What Washington State is doing to support Apple Health (Medicaid) clients in finding and keeping jobs
The federal government this week signaled its intent to allow states to establish work requirements for Medicaid clients. This is the first time since the Medicaid program launched in the 1960s that employment criteria would be tied to Medicaid other than through preapproved state waivers.
In Washington, more than half of Apple Health (Medicaid) clients ages 18 to 64 who do not have a disability are already employed. According to a recent study by the Henry J. Kaiser Family Foundation, 62 percent of households with adults enrolled in Medicaid in Washington have at least one full-time worker in the family.
HCA and Gov. Jay Inslee’s office are not exploring adding work requirements to our state Medicaid program.
“Our focus in Washington’s Medicaid program is promoting the health and well-being of our state residents and communities, and the majority of Apple Health clients do work,” said HCA Director Sue Birch. “We do not want to pursue a strategy that could take away health care from people. What we are doing is providing targeted supports that will help qualified Apple Health clients to maintain housing and jobs—and ultimately self-sufficiency.”
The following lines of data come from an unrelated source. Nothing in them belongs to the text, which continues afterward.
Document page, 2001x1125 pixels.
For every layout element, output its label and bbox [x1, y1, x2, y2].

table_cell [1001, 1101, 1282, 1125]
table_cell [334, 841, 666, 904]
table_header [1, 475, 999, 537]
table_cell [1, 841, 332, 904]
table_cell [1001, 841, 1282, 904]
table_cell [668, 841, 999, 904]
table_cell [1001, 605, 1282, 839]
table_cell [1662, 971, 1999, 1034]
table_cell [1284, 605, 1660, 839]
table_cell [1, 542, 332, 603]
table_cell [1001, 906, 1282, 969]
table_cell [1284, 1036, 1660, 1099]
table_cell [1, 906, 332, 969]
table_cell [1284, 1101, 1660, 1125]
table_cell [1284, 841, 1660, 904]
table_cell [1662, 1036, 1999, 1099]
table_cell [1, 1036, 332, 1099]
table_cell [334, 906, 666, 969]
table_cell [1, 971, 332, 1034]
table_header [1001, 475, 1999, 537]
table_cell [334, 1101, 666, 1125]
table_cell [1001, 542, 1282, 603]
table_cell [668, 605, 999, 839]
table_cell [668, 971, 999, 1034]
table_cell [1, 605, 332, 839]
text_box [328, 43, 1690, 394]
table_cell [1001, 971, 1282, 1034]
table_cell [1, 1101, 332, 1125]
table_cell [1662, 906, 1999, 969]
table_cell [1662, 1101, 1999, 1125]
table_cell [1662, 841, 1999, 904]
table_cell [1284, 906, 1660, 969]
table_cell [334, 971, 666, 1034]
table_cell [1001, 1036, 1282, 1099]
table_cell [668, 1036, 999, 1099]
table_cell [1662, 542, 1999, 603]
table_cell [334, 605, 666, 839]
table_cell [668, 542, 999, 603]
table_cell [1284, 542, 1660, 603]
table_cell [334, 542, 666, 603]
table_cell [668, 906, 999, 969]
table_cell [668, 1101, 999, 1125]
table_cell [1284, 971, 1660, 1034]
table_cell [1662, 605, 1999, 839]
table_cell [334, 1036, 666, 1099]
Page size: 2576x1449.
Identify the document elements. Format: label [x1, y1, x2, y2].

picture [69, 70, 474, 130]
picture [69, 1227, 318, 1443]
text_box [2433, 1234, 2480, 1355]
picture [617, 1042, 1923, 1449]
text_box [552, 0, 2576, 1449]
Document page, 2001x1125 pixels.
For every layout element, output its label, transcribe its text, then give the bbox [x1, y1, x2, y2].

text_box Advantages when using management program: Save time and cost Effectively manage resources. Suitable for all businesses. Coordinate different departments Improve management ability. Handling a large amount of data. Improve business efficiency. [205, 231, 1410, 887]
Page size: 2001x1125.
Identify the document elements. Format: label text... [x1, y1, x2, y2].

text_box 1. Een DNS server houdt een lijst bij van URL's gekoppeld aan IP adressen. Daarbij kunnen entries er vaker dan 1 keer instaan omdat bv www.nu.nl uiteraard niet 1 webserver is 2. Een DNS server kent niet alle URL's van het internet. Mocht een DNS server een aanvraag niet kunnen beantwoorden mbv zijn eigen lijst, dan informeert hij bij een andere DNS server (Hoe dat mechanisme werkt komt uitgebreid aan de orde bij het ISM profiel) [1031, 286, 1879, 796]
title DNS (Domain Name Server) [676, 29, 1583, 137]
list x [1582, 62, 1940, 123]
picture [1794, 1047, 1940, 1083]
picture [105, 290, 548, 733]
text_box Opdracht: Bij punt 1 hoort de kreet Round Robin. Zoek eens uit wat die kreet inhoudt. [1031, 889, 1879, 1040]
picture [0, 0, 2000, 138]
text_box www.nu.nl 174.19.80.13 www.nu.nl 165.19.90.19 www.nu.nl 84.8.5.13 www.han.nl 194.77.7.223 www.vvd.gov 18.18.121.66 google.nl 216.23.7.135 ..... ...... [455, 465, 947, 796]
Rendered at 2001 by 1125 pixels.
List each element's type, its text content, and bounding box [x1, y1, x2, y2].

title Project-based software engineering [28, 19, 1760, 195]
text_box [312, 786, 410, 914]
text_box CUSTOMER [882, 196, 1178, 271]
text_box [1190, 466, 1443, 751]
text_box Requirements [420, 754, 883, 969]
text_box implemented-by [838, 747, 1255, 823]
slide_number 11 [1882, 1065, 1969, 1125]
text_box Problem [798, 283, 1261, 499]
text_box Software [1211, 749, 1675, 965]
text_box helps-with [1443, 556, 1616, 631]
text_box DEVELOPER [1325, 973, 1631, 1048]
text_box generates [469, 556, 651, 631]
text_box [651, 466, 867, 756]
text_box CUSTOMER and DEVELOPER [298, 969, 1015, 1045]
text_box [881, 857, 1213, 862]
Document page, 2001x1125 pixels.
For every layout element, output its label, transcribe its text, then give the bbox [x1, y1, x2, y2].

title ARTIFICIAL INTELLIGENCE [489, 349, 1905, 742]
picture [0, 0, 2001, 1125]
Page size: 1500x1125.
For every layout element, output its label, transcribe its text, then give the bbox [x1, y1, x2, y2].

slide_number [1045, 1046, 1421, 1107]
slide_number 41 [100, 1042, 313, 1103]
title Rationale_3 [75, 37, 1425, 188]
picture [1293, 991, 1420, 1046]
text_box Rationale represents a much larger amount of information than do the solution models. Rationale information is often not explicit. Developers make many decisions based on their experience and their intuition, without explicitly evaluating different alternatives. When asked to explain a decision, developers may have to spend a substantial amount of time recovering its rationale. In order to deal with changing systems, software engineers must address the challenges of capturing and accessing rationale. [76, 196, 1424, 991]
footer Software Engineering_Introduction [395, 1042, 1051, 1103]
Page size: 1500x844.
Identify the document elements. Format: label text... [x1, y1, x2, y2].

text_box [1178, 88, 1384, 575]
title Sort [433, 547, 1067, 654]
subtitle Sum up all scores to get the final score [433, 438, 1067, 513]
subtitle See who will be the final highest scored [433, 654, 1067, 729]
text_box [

Through a federally approved Medicaid waiver, Washington is preparing to launch new services for qualifying Apple Health (Medicaid) clients that includes supported employment services to help people with physical, behavioral or long-term service needs that make it difficult for them to get and keep a job.
This benefit will provide individualized job coaching and training, employer relations, and help with job placement. These services have proven especially effective for individuals:
- With disabling conditions struggling to remain engaged in the labor market
- Experiencing significant mental illness, substance use disorder, or co-occurring conditions
- Who need long-term care for complex needs
- Are vulnerable youth and young adults
Apple Health clients must complete a needs assessment to access these services.
Through the same waiver, Washington also is launching innovative supportive housing services to help individuals get and keep housing (the funding will not be used to pay rent), and additional support to family caregivers to help people stay at home and delay or avoid the need for more intensive care.